1. Discriminants 2

Show that mx² - (m + 1)x + 1 = 0 will have rational roots if m is an element of Q (I think Q means quotient?).

Could someone please show me how to do this?

2. Originally Posted by xwrathbringerx
Show that mx² - (m + 1)x + 1 = 0 will have rational roots if m is an element of Q (I think Q means quotient?).

Could someone please show me how to do this?
Have you calculated the discriminant? What do you notice? Therefore, what are the roots ....? By the way, Q is the symbol for rational numbers .....

3. Can the solution be like this:

For rational roots, discriminant = square no.

Discriminant = (- m - 1)^2 - 4(m)(1)

... (working out) ...

= (m -1)^2

m -1 = (/q + 3)^2
= (p+3q)^2 / q^2
= rational square no.

4. Originally Posted by xwrathbringerx
Can the solution be like this:

For rational roots, discriminant = square no.

Discriminant = (- m - 1)^2 - 4(m)(1)

... (working out) ...

= (m -1)^2

m -1 = (/q + 3)^2
= (p+3q)^2 / q^2
= rational square no.
$x = \frac{m+1 \pm |m - 1|}{2} \in Q$ if $m \in Q$.
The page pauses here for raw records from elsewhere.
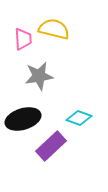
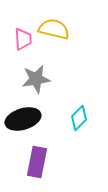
gray star: moved 3 px left, 3 px down
cyan diamond: rotated 65 degrees counterclockwise
purple rectangle: moved 14 px left, 16 px down; rotated 36 degrees counterclockwise
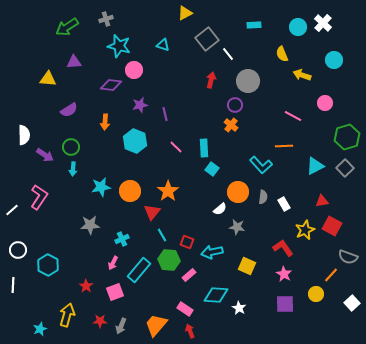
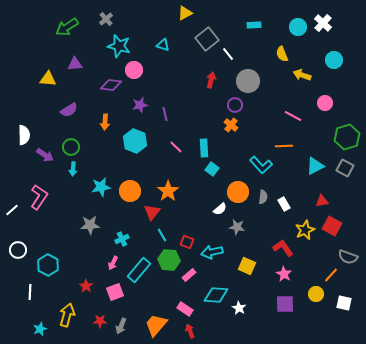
gray cross at (106, 19): rotated 24 degrees counterclockwise
purple triangle at (74, 62): moved 1 px right, 2 px down
gray square at (345, 168): rotated 18 degrees counterclockwise
white line at (13, 285): moved 17 px right, 7 px down
white square at (352, 303): moved 8 px left; rotated 35 degrees counterclockwise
5. Errr sori but what exactly do you mean? Which part of my solution am I meant to fix?

6. Originally Posted by xwrathbringerx
Discriminant = (- m - 1)^2 - 4(m)(1)

... (working out) ...

= (m -1)^2

m -1 = (/q + 3)^2
= (p+3q)^2 / q^2
= rational square no.
Originally Posted by xwrathbringerx
Errr sori but what exactly do you mean? Which part of my solution am I meant to fix?
What I mean is that I have no idea where the stuff in red has come from or what it means.

7. Oops I meant:

Assume that m is rational.
Therefore, m can be written in the form p/q where p and q are positive integers with no common factor.
Hence, (m-1)^2 = (p/q -1)^2
= (p-q)^2 / q^2
= rational square no.

8. Originally Posted by xwrathbringerx
Oops I meant:

Assume that m is rational.
Therefore, m can be written in the form p/q where p and q are positive integers with no common factor.
Hence, (m-1)^2 = (p/q -1)^2
= (p-q)^2 / q^2
= rational square no.
But how is that relevant to answering the question?

9. Don't I have to prove (m-1)^2 is rational?

The only way I could think of doing that was to prove m was rational.

10. Originally Posted by xwrathbringerx
Don't I have to prove (m-1)^2 is rational? Mr F says: Where does the question ask this?

The only way I could think of doing that was to prove m was rational.
Here is a reminder of the question and a reply I gave:

Originally Posted by xwrathbringerx
Show that mx² - (m + 1)x + 1 = 0 will have rational roots if m is an element of Q (I think Q means quotient?).

[snip]
Originally Posted by mr fantastic
$x = \frac{m+1 \pm |m - 1|}{2} \in Q$ if $m \in Q$.